▶ [Selected passage]
Normally, helping out SD is never a problem. But, I lost my job 3 months ago.... I was the main breadwinner. We are living off our savings and DH income. (We just lost a significant income)....but have the same bills. So money is very very tight and we are almost dry now.... I am scared to death.

So every expenditure has to measured. BM knows this... but she could care less.

So.... we are waiting for the next call that says.... um it costs $140 to pick up the portrait...we didn't know that.... HELP? Apparently, the photo has to go in Monday or it will miss the year book. Our SD knew she just had her pic taken a month ago, but she hated it...so she didn't want to use it.

Day late, dollar short.... as usual. DH will want to help SD no matter what...it's her Senior Year...she will need things.... And I am supportive... but I would like some notice... I would like to be involved in these decisions, so its not so last minute!

Last-Wife's picture

Here's what the BM and SD were thinking- if they're so tight for cash, why are they remodeling and tiling the floor?

I know this thought, because we went through the same thing for the last 9 months while my DH was out of work. BM saw we were still able to do a few things so she didn't feel a need to jump in where it was really needed, like school lunches or graduation fees. (She pays no support, just chips in sometimes...)

Don't pay it. If you do, it will just keep happening.

VAStepMom's picture

I should have been more clear in my description.

Actually, our tile is old in our shower.... it had cracks in the grout, was collecting mildew, and the silicone beading was all mildewy and gross. I tried everything to clean it, but it would not clean...Our effort was a correction to clean the shower up.... because we are putting the house up for sale, because we cannot afford the mortgage...

▶ [Required work] Duplicate the portion of the posts about the senior portrait fee starting with "Last-Wife's picture" and going on through "in my description.", word for word.

▶ [Data extract]

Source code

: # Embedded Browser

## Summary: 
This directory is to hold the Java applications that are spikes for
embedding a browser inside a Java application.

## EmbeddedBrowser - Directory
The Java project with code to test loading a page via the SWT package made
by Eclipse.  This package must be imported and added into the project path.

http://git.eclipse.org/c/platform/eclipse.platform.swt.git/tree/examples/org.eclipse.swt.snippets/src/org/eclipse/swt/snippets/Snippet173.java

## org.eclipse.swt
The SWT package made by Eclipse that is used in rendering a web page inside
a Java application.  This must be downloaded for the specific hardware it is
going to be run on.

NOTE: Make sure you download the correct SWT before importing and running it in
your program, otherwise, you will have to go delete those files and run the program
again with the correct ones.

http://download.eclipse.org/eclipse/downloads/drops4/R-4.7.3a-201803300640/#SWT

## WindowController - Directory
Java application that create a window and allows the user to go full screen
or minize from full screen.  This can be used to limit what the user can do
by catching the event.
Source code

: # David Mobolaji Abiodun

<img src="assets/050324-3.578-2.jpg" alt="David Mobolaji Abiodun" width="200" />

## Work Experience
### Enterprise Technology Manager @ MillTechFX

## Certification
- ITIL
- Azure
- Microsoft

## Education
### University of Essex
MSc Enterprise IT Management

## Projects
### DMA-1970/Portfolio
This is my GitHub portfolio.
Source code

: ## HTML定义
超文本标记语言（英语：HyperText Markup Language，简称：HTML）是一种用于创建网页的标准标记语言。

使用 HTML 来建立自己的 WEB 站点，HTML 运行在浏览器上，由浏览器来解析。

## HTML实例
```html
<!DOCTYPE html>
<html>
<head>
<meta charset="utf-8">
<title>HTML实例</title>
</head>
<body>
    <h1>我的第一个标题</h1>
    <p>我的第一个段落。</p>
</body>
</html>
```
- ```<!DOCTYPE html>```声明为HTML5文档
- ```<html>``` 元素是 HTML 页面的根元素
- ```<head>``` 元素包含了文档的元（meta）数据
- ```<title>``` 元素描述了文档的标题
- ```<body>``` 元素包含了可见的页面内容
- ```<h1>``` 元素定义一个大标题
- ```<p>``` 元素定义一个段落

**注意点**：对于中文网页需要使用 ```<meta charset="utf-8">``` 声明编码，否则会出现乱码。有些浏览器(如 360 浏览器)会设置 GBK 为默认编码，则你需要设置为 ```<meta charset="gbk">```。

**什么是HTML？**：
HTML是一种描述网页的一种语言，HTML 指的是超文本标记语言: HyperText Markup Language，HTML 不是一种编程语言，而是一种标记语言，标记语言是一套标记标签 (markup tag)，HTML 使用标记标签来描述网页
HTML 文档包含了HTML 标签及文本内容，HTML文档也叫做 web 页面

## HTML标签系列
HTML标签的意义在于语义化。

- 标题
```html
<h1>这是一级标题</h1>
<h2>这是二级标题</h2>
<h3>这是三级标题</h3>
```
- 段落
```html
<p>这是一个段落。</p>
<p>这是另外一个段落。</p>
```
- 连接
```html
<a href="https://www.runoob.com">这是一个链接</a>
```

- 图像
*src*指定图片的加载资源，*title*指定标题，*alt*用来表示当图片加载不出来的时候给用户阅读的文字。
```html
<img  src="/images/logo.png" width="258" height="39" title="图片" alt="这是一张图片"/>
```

▶ [Written solution]
Last-Wife's picture

Here's what the BM and SD were thinking- if they're so tight for cash, why are they remodeling and tiling the floor?

I know this thought, because we went through the same thing for the last 9 months while my DH was out of work. BM saw we were still able to do a few things so she didn't feel a need to jump in where it was really needed, like school lunches or graduation fees. (She pays no support, just chips in sometimes...)

Don't pay it. If you do, it will just keep happening.

VAStepMom's picture

I should have been more clear in my description.